Ransomware Doesn’t Start With Ransomware

by James Cavenaugh

March 27, 2026

James Cavenaugh has spent over 20 years helping businesses untangle IT chaos and turn it into a strategic advantage as a business IT and cybersecurity consultant. As the founder of CSM Systems, he brings deep industry experience and a no-nonsense approach to solving complex problems. When your project is stuck or your IT isn’t working for you, James is the one who gets it moving.
Ransomware Doesn't Start With Ransomware

In February 2023, the U.S. Marshals Service got hit with ransomware that took critical systems offline for months. A federal law enforcement agency with a real IT budget and actual security staff.
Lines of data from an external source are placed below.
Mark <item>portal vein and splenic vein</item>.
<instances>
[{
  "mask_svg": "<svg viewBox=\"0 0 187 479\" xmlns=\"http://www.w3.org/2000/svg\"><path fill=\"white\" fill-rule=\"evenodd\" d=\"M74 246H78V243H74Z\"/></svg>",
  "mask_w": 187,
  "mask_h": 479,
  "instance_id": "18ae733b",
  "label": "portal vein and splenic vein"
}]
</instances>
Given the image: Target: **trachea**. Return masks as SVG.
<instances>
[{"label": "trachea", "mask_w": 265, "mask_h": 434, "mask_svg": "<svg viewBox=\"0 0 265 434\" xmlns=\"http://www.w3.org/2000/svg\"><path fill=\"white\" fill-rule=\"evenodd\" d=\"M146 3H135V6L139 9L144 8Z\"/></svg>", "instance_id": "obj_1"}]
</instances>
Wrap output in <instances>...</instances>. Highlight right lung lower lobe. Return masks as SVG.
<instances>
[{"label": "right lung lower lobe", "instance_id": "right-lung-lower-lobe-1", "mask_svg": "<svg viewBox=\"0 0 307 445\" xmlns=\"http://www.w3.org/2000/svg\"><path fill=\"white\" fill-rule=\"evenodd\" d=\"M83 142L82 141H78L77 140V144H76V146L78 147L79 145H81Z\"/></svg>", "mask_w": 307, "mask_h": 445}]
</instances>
It took them 30 days to stand up a replacement system. Not because they didn’t know what they were doing, but because ransomware doesn’t work the way most people think it does.

Most people think ransomware is something that shows up one morning. You open a bad attachment, your files get encrypted, you see a ransom note. That’s the movie version. The reality is the encryption is the last thing that happens. By the time you see the ransom note, the attacker has been inside your network for days or weeks, and they’ve already done the real damage.
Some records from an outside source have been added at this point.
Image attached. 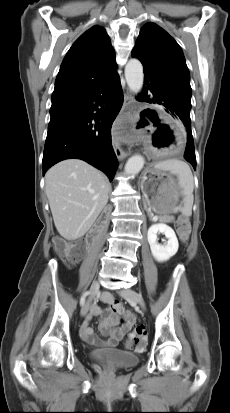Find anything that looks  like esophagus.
Segmentation results:
<instances>
[{
    "label": "esophagus",
    "instance_id": "obj_1",
    "mask_svg": "<svg viewBox=\"0 0 230 413\" xmlns=\"http://www.w3.org/2000/svg\"><path fill=\"white\" fill-rule=\"evenodd\" d=\"M133 102H134V97L130 93L127 92L125 95V102H124L125 107L128 109L129 105L132 104ZM114 150H115V153L118 159H123L128 155V153L124 152L121 149V147L119 146L117 142L114 146Z\"/></svg>",
    "mask_w": 230,
    "mask_h": 413
}]
</instances>
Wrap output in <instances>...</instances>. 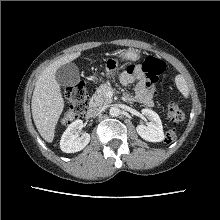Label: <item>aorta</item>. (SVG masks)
<instances>
[{
	"instance_id": "aorta-1",
	"label": "aorta",
	"mask_w": 220,
	"mask_h": 220,
	"mask_svg": "<svg viewBox=\"0 0 220 220\" xmlns=\"http://www.w3.org/2000/svg\"><path fill=\"white\" fill-rule=\"evenodd\" d=\"M109 114L113 117H116L120 114V109L117 106H112L109 109Z\"/></svg>"
}]
</instances>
The three weeks before the ransom note

IBM’s 2024 Cost of a Data Breach Report found that the average time to identify a breach is 194 days. For ransomware specifically, the dwell time is shorter because the attacker eventually announces themselves, but it’s still not instant. The typical pattern looks like this.

The attacker gets in through something mundane. A VPN that doesn’t require multi-factor authentication. An exposed RDP port. A phishing email that delivers a remote access tool. According to Verizon’s 2024 Data Breach Investigations Report, stolen credentials are involved in nearly half of all breaches. Same password on a personal site that got breached. You already know how that goes.

Once inside, they move slowly. They map the network. They figure out where the important files are. They find the backup system and either encrypt it, delete it, or disconnect it. They identify the domain admin account and compromise it. They do all of this during off-hours when nobody’s watching the logs, assuming anyone’s watching the logs at all.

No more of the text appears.